= Given instruction =
Please copy every one of the entries below word for word, leaving out the pictures.

---------------

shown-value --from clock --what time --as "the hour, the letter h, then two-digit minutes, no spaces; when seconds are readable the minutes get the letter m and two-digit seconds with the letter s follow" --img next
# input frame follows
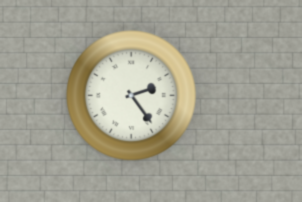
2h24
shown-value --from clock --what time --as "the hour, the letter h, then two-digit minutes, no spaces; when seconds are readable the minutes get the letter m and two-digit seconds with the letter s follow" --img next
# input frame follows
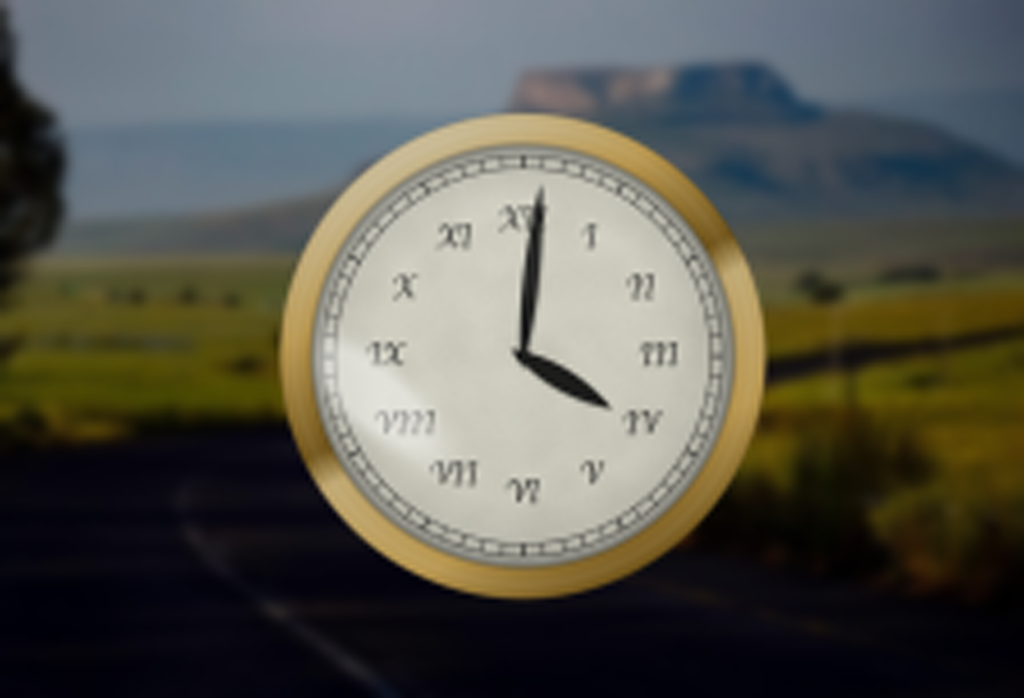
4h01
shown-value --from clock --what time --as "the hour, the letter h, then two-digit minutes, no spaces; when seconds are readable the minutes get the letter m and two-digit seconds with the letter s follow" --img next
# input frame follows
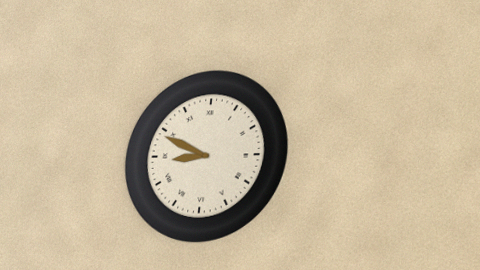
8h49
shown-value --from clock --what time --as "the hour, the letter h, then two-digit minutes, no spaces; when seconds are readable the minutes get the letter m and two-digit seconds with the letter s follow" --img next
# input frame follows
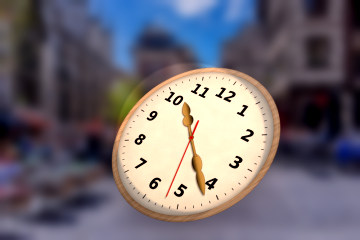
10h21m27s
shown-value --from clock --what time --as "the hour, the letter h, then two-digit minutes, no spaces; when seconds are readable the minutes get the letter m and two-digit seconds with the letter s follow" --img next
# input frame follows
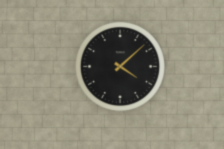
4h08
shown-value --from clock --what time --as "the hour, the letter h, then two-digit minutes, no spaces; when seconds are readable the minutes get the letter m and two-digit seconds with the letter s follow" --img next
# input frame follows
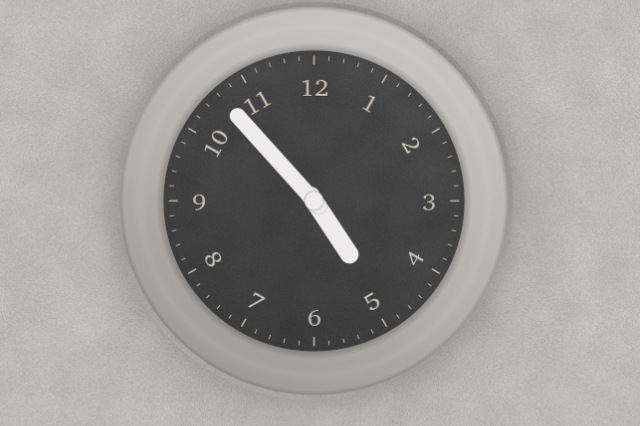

---------------

= Solved exercise =
shown-value --from clock --what time --as "the hour, the letter h, then two-digit minutes, no spaces; when seconds are readable the minutes get the letter m and two-digit seconds with the letter s follow" --img next
# input frame follows
2h24
shown-value --from clock --what time --as "the hour, the letter h, then two-digit minutes, no spaces; when seconds are readable the minutes get the letter m and two-digit seconds with the letter s follow" --img next
# input frame follows
4h01
shown-value --from clock --what time --as "the hour, the letter h, then two-digit minutes, no spaces; when seconds are readable the minutes get the letter m and two-digit seconds with the letter s follow" --img next
# input frame follows
8h49
shown-value --from clock --what time --as "the hour, the letter h, then two-digit minutes, no spaces; when seconds are readable the minutes get the letter m and two-digit seconds with the letter s follow" --img next
# input frame follows
10h21m27s
shown-value --from clock --what time --as "the hour, the letter h, then two-digit minutes, no spaces; when seconds are readable the minutes get the letter m and two-digit seconds with the letter s follow" --img next
# input frame follows
4h08
shown-value --from clock --what time --as "the hour, the letter h, then two-digit minutes, no spaces; when seconds are readable the minutes get the letter m and two-digit seconds with the letter s follow" --img next
# input frame follows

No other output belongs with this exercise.